The winners of the 2021 LHCb thesis prize are Tom Boettcher (MIT) and Dmitrii Pereima (Kurchatov Institute, Moscow). Tom’s thesis is on the LHCb GPU high-level trigger and measurements of neutral pion and photon production with the LHCb detector, and he was particularly commended for his contributions to the novel GPU-based first-level trigger of LHCb Upgrade I. Dmitrii’s thesis is on the Search for new decays of beauty particles at the LHCb experiment, and he made significant contributions to our understanding of the X(3872) particle and the calibration of the hadronic calorimeter.
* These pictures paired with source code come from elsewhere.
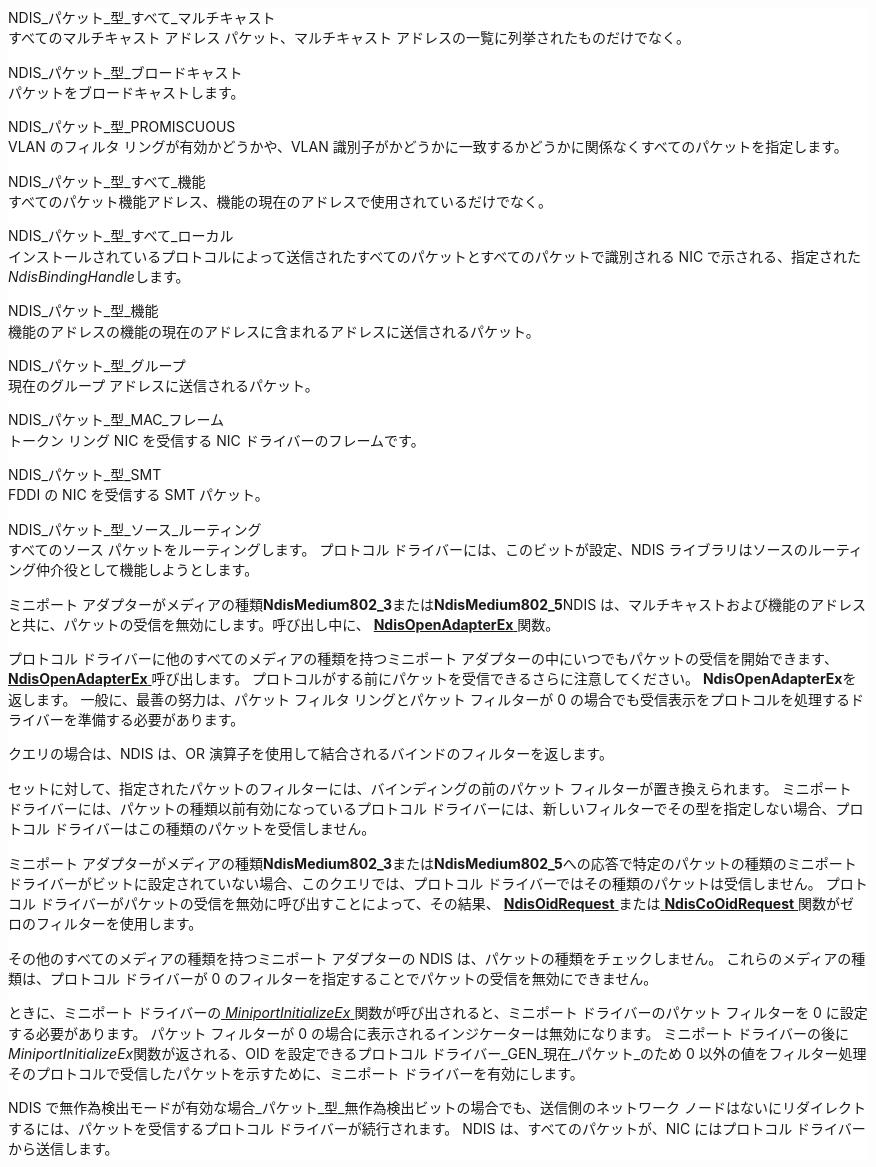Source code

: <a href="" id="ndis-packet-type-all-multicast"></a>NDIS\_パケット\_型\_すべて\_マルチキャスト  
すべてのマルチキャスト アドレス パケット、マルチキャスト アドレスの一覧に列挙されたものだけでなく。

<a href="" id="ndis-packet-type-broadcast"></a>NDIS\_パケット\_型\_ブロードキャスト  
パケットをブロードキャストします。

<a href="" id="ndis-packet-type-promiscuous"></a>NDIS\_パケット\_型\_PROMISCUOUS  
VLAN のフィルタ リングが有効かどうかや、VLAN 識別子がかどうかに一致するかどうかに関係なくすべてのパケットを指定します。

<a href="" id="ndis-packet-type-all-functional"></a>NDIS\_パケット\_型\_すべて\_機能  
すべてのパケット機能アドレス、機能の現在のアドレスで使用されているだけでなく。

<a href="" id="ndis-packet-type-all-local"></a>NDIS\_パケット\_型\_すべて\_ローカル  
インストールされているプロトコルによって送信されたすべてのパケットとすべてのパケットで識別される NIC で示される、指定された*NdisBindingHandle*します。

<a href="" id="ndis-packet-type-functional"></a>NDIS\_パケット\_型\_機能  
機能のアドレスの機能の現在のアドレスに含まれるアドレスに送信されるパケット。

<a href="" id="ndis-packet-type-group"></a>NDIS\_パケット\_型\_グループ  
現在のグループ アドレスに送信されるパケット。

<a href="" id="ndis-packet-type-mac-frame"></a>NDIS\_パケット\_型\_MAC\_フレーム  
トークン リング NIC を受信する NIC ドライバーのフレームです。

<a href="" id="ndis-packet-type-smt"></a>NDIS\_パケット\_型\_SMT  
FDDI の NIC を受信する SMT パケット。

<a href="" id="ndis-packet-type-source-routing"></a>NDIS\_パケット\_型\_ソース\_ルーティング  
すべてのソース パケットをルーティングします。 プロトコル ドライバーには、このビットが設定、NDIS ライブラリはソースのルーティング仲介役として機能しようとします。

ミニポート アダプターがメディアの種類**NdisMedium802\_3**または**NdisMedium802\_5**NDIS は、マルチキャストおよび機能のアドレスと共に、パケットの受信を無効にします。呼び出し中に、 [ **NdisOpenAdapterEx** ](https://docs.microsoft.com/windows-hardware/drivers/ddi/content/ndis/nf-ndis-ndisopenadapterex)関数。

プロトコル ドライバーに他のすべてのメディアの種類を持つミニポート アダプターの中にいつでもパケットの受信を開始できます、 [ **NdisOpenAdapterEx** ](https://docs.microsoft.com/windows-hardware/drivers/ddi/content/ndis/nf-ndis-ndisopenadapterex)呼び出します。 プロトコルがする前にパケットを受信できるさらに注意してください。 **NdisOpenAdapterEx**を返します。 一般に、最善の努力は、パケット フィルタ リングとパケット フィルターが 0 の場合でも受信表示をプロトコルを処理するドライバーを準備する必要があります。

クエリの場合は、NDIS は、OR 演算子を使用して結合されるバインドのフィルターを返します。

セットに対して、指定されたパケットのフィルターには、バインディングの前のパケット フィルターが置き換えられます。 ミニポート ドライバーには、パケットの種類以前有効になっているプロトコル ドライバーには、新しいフィルターでその型を指定しない場合、プロトコル ドライバーはこの種類のパケットを受信しません。

ミニポート アダプターがメディアの種類**NdisMedium802\_3**または**NdisMedium802\_5**への応答で特定のパケットの種類のミニポート ドライバーがビットに設定されていない場合、このクエリでは、プロトコル ドライバーではその種類のパケットは受信しません。 プロトコル ドライバーがパケットの受信を無効に呼び出すことによって、その結果、 [ **NdisOidRequest** ](https://docs.microsoft.com/windows-hardware/drivers/ddi/content/ndis/nf-ndis-ndisoidrequest)または[ **NdisCoOidRequest** ](https://docs.microsoft.com/windows-hardware/drivers/ddi/content/ndis/nf-ndis-ndiscooidrequest)関数がゼロのフィルターを使用します。

その他のすべてのメディアの種類を持つミニポート アダプターの NDIS は、パケットの種類をチェックしません。 これらのメディアの種類は、プロトコル ドライバーが 0 のフィルターを指定することでパケットの受信を無効にできません。

ときに、ミニポート ドライバーの[ *MiniportInitializeEx* ](https://docs.microsoft.com/windows-hardware/drivers/ddi/content/ndis/nc-ndis-miniport_initialize)関数が呼び出されると、ミニポート ドライバーのパケット フィルターを 0 に設定する必要があります。 パケット フィルターが 0 の場合に表示されるインジケーターは無効になります。 ミニポート ドライバーの後に*MiniportInitializeEx*関数が返される、OID を設定できるプロトコル ドライバー\_GEN\_現在\_パケット\_のため 0 以外の値をフィルター処理そのプロトコルで受信したパケットを示すために、ミニポート ドライバーを有効にします。

NDIS で無作為検出モードが有効な場合\_パケット\_型\_無作為検出ビットの場合でも、送信側のネットワーク ノードはないにリダイレクトするには、パケットを受信するプロトコル ドライバーが続行されます。 NDIS は、すべてのパケットが、NIC にはプロトコル ドライバーから送信します。
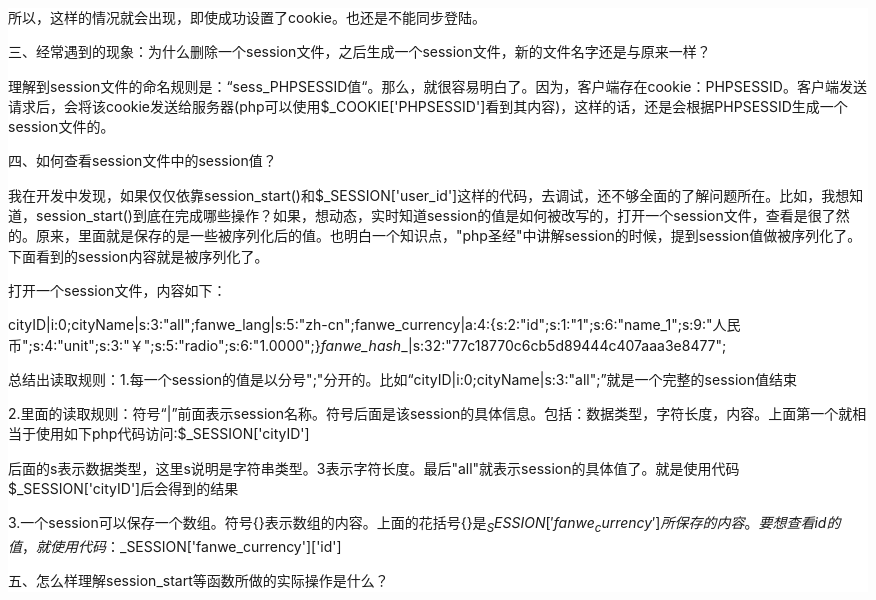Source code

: 



所以，这样的情况就会出现，即使成功设置了cookie。也还是不能同步登陆。





三、经常遇到的现象：为什么删除一个session文件，之后生成一个session文件，新的文件名字还是与原来一样？





理解到session文件的命名规则是：“sess_PHPSESSID值“。那么，就很容易明白了。因为，客户端存在cookie：PHPSESSID。客户端发送请求后，会将该cookie发送给服务器(php可以使用$_COOKIE['PHPSESSID']看到其内容)，这样的话，还是会根据PHPSESSID生成一个session文件的。





四、如何查看session文件中的session值？





我在开发中发现，如果仅仅依靠session_start()和$_SESSION['user_id']这样的代码，去调试，还不够全面的了解问题所在。比如，我想知道，session_start()到底在完成哪些操作？如果，想动态，实时知道session的值是如何被改写的，打开一个session文件，查看是很了然的。原来，里面就是保存的是一些被序列化后的值。也明白一个知识点，"php圣经"中讲解session的时候，提到session值做被序列化了。下面看到的session内容就是被序列化了。





打开一个session文件，内容如下：





cityID|i:0;cityName|s:3:"all";fanwe_lang|s:5:"zh-cn";fanwe_currency|a:4:{s:2:"id";s:1:"1";s:6:"name_1";s:9:"人民币";s:4:"unit";s:3:"￥";s:5:"radio";s:6:"1.0000";}_fanwe_hash__|s:32:"77c18770c6cb5d89444c407aaa3e8477";





总结出读取规则：1.每一个session的值是以分号";"分开的。比如“cityID|i:0;cityName|s:3:"all";”就是一个完整的session值结束





2.里面的读取规则：符号“|”前面表示session名称。符号后面是该session的具体信息。包括：数据类型，字符长度，内容。上面第一个就相当于使用如下php代码访问:$_SESSION['cityID']





后面的s表示数据类型，这里s说明是字符串类型。3表示字符长度。最后"all"就表示session的具体值了。就是使用代码$_SESSION['cityID']后会得到的结果





3.一个session可以保存一个数组。符号{}表示数组的内容。上面的花括号{}是$_SESSION['fanwe_currency']所保存的内容。要想查看id的值，就使用代码：$_SESSION['fanwe_currency']['id']





五、怎么样理解session_start等函数所做的实际操作是什么？
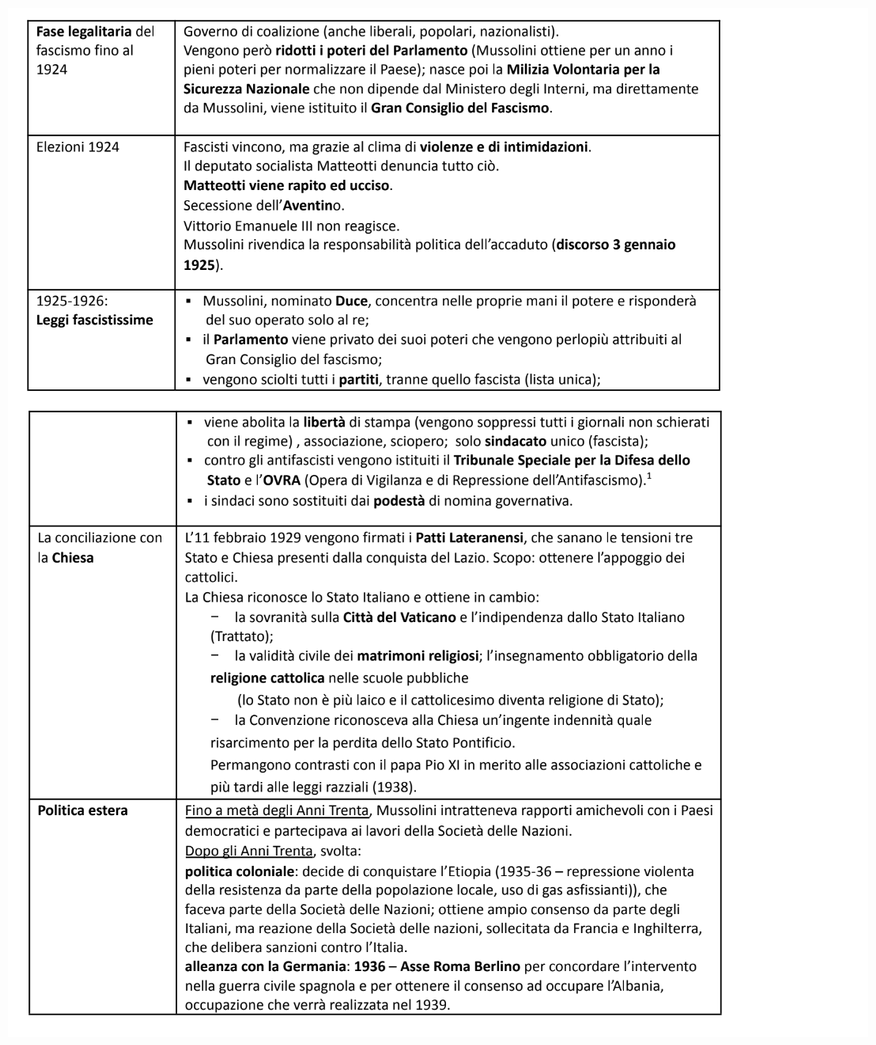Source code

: ![Untitled](../../Esame%20di%20Stato%20-%20Terza%20prova%20-%205Ai%20IIS%20Silva%20Ricci%20b95bc3258db24c59bbc78eba1beb1a1c/Untitled%20132.png)
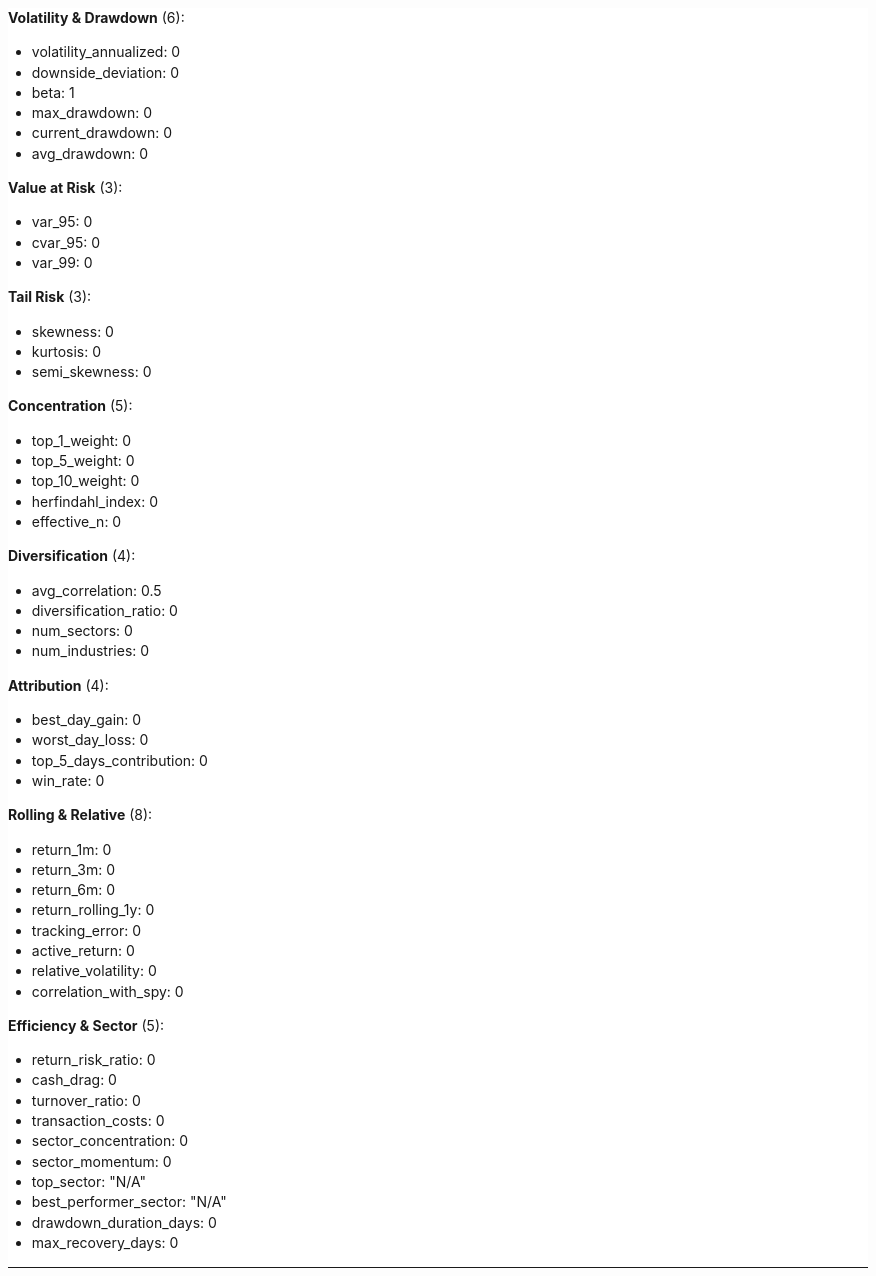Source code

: **Volatility & Drawdown** (6):
- volatility_annualized: 0
- downside_deviation: 0
- beta: 1
- max_drawdown: 0
- current_drawdown: 0
- avg_drawdown: 0

**Value at Risk** (3):
- var_95: 0
- cvar_95: 0
- var_99: 0

**Tail Risk** (3):
- skewness: 0
- kurtosis: 0
- semi_skewness: 0

**Concentration** (5):
- top_1_weight: 0
- top_5_weight: 0
- top_10_weight: 0
- herfindahl_index: 0
- effective_n: 0

**Diversification** (4):
- avg_correlation: 0.5
- diversification_ratio: 0
- num_sectors: 0
- num_industries: 0

**Attribution** (4):
- best_day_gain: 0
- worst_day_loss: 0
- top_5_days_contribution: 0
- win_rate: 0

**Rolling & Relative** (8):
- return_1m: 0
- return_3m: 0
- return_6m: 0
- return_rolling_1y: 0
- tracking_error: 0
- active_return: 0
- relative_volatility: 0
- correlation_with_spy: 0

**Efficiency & Sector** (5):
- return_risk_ratio: 0
- cash_drag: 0
- turnover_ratio: 0
- transaction_costs: 0
- sector_concentration: 0
- sector_momentum: 0
- top_sector: "N/A"
- best_performer_sector: "N/A"
- drawdown_duration_days: 0
- max_recovery_days: 0

---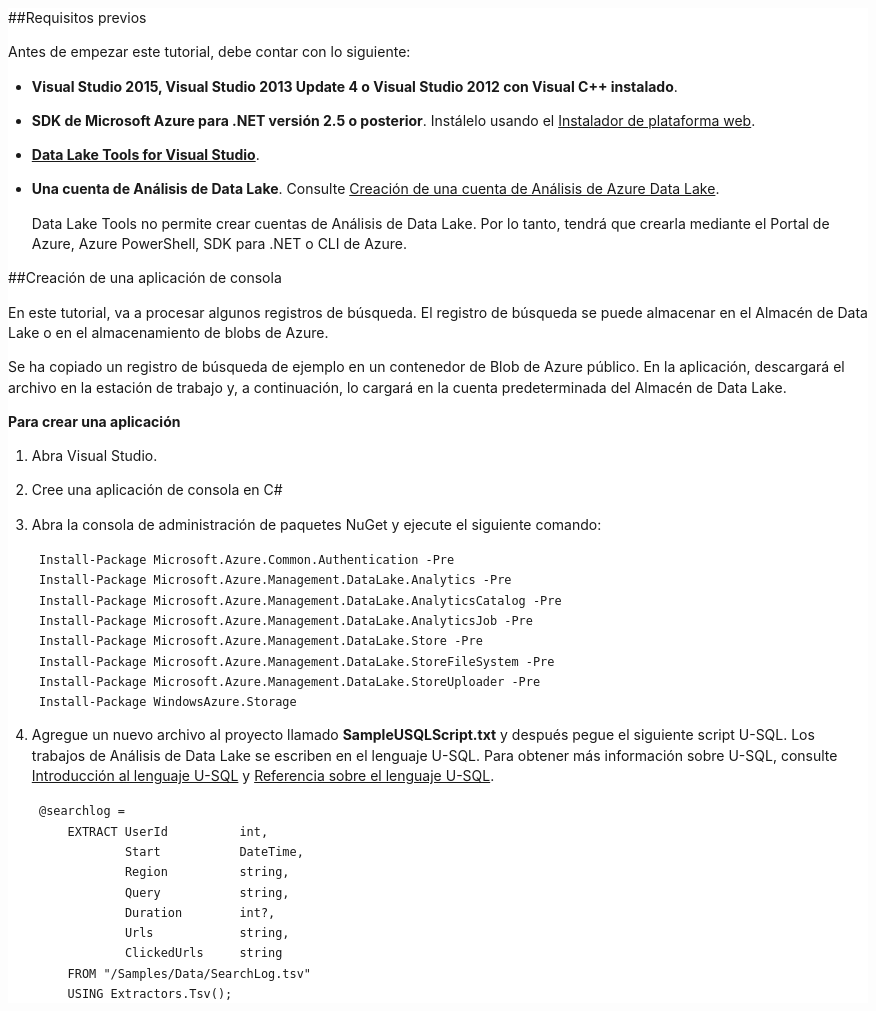 ##Requisitos previos

Antes de empezar este tutorial, debe contar con lo siguiente:

- **Visual Studio 2015, Visual Studio 2013 Update 4 o Visual Studio 2012 con Visual C++ instalado**.
- **SDK de Microsoft Azure para .NET versión 2.5 o posterior**. Instálelo usando el [Instalador de plataforma web](http://www.microsoft.com/web/downloads/platform.aspx).
- **[Data Lake Tools for Visual Studio](http://aka.ms/adltoolsvs)**. 
- **Una cuenta de Análisis de Data Lake**. Consulte [Creación de una cuenta de Análisis de Azure Data Lake](data-lake-analytics-get-started-portal.md#create_adl_analytics_account).

	Data Lake Tools no permite crear cuentas de Análisis de Data Lake. Por lo tanto, tendrá que crearla mediante el Portal de Azure, Azure PowerShell, SDK para .NET o CLI de Azure.

##Creación de una aplicación de consola

En este tutorial, va a procesar algunos registros de búsqueda. El registro de búsqueda se puede almacenar en el Almacén de Data Lake o en el almacenamiento de blobs de Azure.

Se ha copiado un registro de búsqueda de ejemplo en un contenedor de Blob de Azure público. En la aplicación, descargará el archivo en la estación de trabajo y, a continuación, lo cargará en la cuenta predeterminada del Almacén de Data Lake.

**Para crear una aplicación**

1. Abra Visual Studio.
2. Cree una aplicación de consola en C#
3. Abra la consola de administración de paquetes NuGet y ejecute el siguiente comando:

        Install-Package Microsoft.Azure.Common.Authentication -Pre
        Install-Package Microsoft.Azure.Management.DataLake.Analytics -Pre
        Install-Package Microsoft.Azure.Management.DataLake.AnalyticsCatalog -Pre
        Install-Package Microsoft.Azure.Management.DataLake.AnalyticsJob -Pre
        Install-Package Microsoft.Azure.Management.DataLake.Store -Pre
        Install-Package Microsoft.Azure.Management.DataLake.StoreFileSystem -Pre
        Install-Package Microsoft.Azure.Management.DataLake.StoreUploader -Pre
        Install-Package WindowsAzure.Storage

4. Agregue un nuevo archivo al proyecto llamado **SampleUSQLScript.txt** y después pegue el siguiente script U-SQL. Los trabajos de Análisis de Data Lake se escriben en el lenguaje U-SQL. Para obtener más información sobre U-SQL, consulte [Introducción al lenguaje U-SQL](http://go.microsoft.com/fwlink/?LinkId=691348) y [Referencia sobre el lenguaje U-SQL](data-lake-analytics-u-sql-get-started.md).

        @searchlog =
            EXTRACT UserId          int,
                    Start           DateTime,
                    Region          string,
                    Query           string,
                    Duration        int?,
                    Urls            string,
                    ClickedUrls     string
            FROM "/Samples/Data/SearchLog.tsv"
            USING Extractors.Tsv();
Five sets of prizes were awarded to early-career scientists: Scott Ely (Syracuse) was recognised for his leadership in the Upstream Tracker project; Preema Rennee Pais (CERN) was recognised for her contributions to the Silicon Tracker and Scintillating Fibre Tracker projects and to the upgrade commissioning; Nicole Skidmore (Manchester) was recognised for her developments of offline software and data preparation; Adam Davis (Manchester) and Benedetto Siddi (INFN, Ferrara) were recognised for their innovative contributions to simulation programs; and Christoph Hasse (CERN), Arthur Hennequin (CERN), Louis Henry (CERN) and Niklas Nolte (MIT) were recognised for their developments of the software trigger in the real time analysis project.
Many congratulations to all the winners!